She glares at him and then looks to Erik, who shakes his head and picks up the newspaper.

"He's not lying," Erik says. "She's not here and she never called us."

Raven scrutinizes him for a moment and then sighs and drops into a chair at the table. Charles pushes the remains of his eggs and hashbrowns at her, a peace offering, and she picks at them for a moment before speaking.

"Irene wanted her home for the summer," Raven says. "But she wouldn't tell me why--you know how Irene gets with influencing the timeline. So we agreed that she'd stay at least until the end of July before she starts college at the end of the summer and--well, that set her off. She still doesn't see the point of going and told me she called the school and disenrolled. We had a fight, she told me she was going to go be with someone who appreciated her for who she was, so I assumed...." She shrugs. 

"I'm sorry, but she didn't come here," Charles says as kindly as he can manage. "If you'd like, I can fire up Cerebro and look for her. If you're worried, I mean."

Charles isn't worried. Well. He's slightly worried. He's filled with the usual worry he has for his children, both the ones he raised and the ones he's taught, slightly sharper because this is his sister's daughter, this is family. At the same time, though, it's not the first time Marie has run away, and she's proven she can take care of herself. She's eighteen, now--legally an adult.

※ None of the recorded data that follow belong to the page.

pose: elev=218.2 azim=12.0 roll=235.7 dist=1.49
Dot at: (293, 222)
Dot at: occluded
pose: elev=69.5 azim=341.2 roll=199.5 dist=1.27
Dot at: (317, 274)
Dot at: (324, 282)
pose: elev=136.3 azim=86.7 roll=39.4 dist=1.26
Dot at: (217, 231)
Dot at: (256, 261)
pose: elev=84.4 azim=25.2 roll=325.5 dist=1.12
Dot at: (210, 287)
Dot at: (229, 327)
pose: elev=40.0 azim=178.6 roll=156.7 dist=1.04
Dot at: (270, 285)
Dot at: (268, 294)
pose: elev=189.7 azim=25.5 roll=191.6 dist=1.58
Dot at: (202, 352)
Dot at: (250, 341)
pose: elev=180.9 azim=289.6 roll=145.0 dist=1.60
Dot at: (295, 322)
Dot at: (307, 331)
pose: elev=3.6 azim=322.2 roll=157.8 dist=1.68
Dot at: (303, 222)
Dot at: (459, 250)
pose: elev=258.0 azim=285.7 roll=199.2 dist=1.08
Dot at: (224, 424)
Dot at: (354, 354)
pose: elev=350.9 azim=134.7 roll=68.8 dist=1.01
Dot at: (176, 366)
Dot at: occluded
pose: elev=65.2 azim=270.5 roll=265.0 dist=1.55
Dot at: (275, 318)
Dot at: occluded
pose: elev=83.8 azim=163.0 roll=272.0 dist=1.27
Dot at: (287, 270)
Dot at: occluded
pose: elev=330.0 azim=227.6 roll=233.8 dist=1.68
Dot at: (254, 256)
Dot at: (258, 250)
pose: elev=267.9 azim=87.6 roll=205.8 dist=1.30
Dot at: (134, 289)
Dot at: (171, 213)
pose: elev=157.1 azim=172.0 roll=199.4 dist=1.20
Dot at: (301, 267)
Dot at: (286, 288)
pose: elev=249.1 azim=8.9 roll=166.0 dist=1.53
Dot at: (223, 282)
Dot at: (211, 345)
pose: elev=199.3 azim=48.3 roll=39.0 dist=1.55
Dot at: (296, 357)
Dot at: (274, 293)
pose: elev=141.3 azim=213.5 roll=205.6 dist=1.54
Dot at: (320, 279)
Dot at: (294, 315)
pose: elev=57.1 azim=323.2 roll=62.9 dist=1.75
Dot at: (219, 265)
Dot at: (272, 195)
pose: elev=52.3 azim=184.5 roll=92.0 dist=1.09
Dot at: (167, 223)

Charles knows this isn't the time to throw an _I told you so_ into Raven's face, but she was just eighteen herself when she left his care to run off with Erik all those years ago. She'd also had several very similar fights with him in regards to attending college herself, so if anything, he's content with the fact that she's finally facing karmic retribution.

And, of course, he's not entirely worried for the same reason Raven confesses to not being entirely worried:

"Irene said to let her be," she says. "She said everything will be okay. And I believe her, I do, but--"

"It's your baby and you're nervous," Charles supplies. "I do have a bit of understanding in that regard." Not quite to this degree of course--Ororo, Scott, Illyana, and the other students Charles and Erik raised themselves never had quite this streak of rebellion in them. Ororo may have gone through a punk phase in college, but she still called home once a week and was on the Dean's List all four years she was away at school. When Scott acted out, it was usually towards Alex and it was Charles and Erik he ran to. Even Lorna, the only of Erik's biological children to actually treat him like a father, took her frustrations out in stomping around the house and shouting rather than taking off for parts unknown.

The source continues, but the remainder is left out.